En junio espero visitar alguna de las buenas librerías y papelería, otra de mis aficiones, que existen en Londres. Ya os contaré. Mientras tanto, si no lo habéis hecho ya, disfrutad de 84, Charing Cross Road, editado por Anagrama.

P.D. ¿Qué novelas y obras que tengan Londres como protagonista de una u otra manera, me recomendáis?

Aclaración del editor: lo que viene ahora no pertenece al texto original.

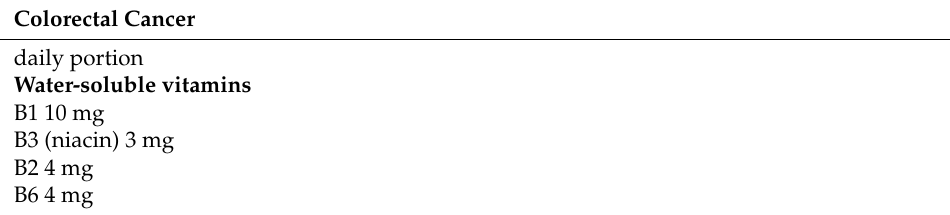
Table A1. Mixture composition (quantity per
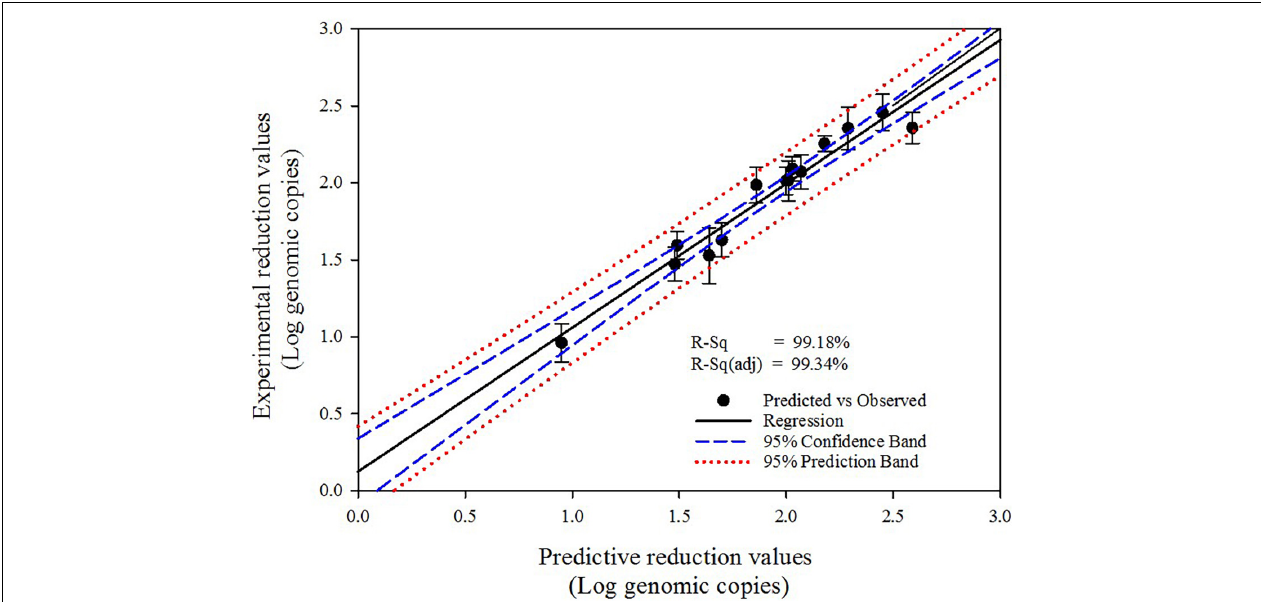
FIGURE 2 | Fitted line plot presenting experimental and predicted values for the inactivation of human norovirus (HuNoV).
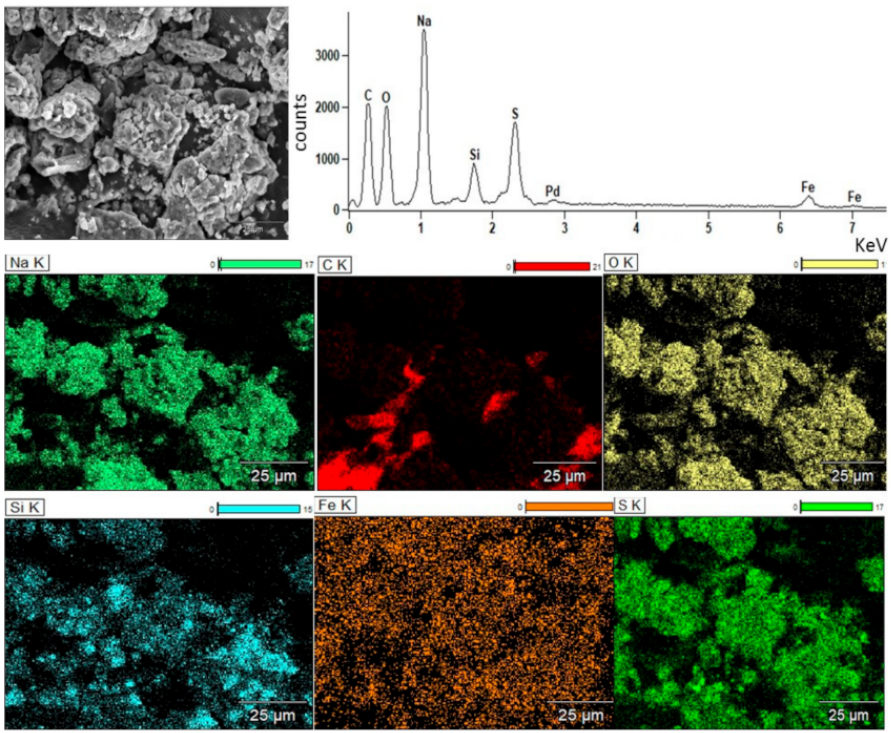
Figure 9. SEM-EDS results for the slag phase obtained for 40 wt.% Na 2 CO 3 and 0.4 g of SiC to 1000 ◦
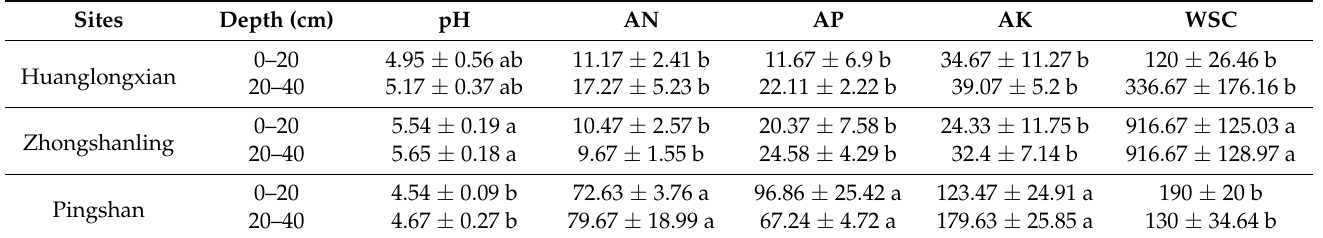
Table 2. Soil chemical properties in the three sampling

Un libro para leer en el aeropuerto, mientras esperas que abran las puertas de embarque. Para quienes echan en falta cartearse con alguien, escribir cartas con bolígrafo o, quizás mejor, con una pluma de tinta negra. Para quienes les gusta pegar en el sobre el sello del monarca al revés, en simple expresión de su rebeldía natural. Para quienes tienen la sensación, real por otro lado, de no tener tiempo para leer todas las obras estupendas que existen en la literatura. Y sobre todo, para quienes han tenido la suerte de ser aconsejados en su lectura por un librero o una librera que acaba recomendándote una edición barata de bolsillo, a la mitad de precio que la otra edición especial de la misma obra que tiene en la otra mano, por la sencilla razón de que la traducción de la edición de bolsillo es infinitamente mejor. Esto solo se puede encontrar en las librerías, nunca en una tienda donde venden libros.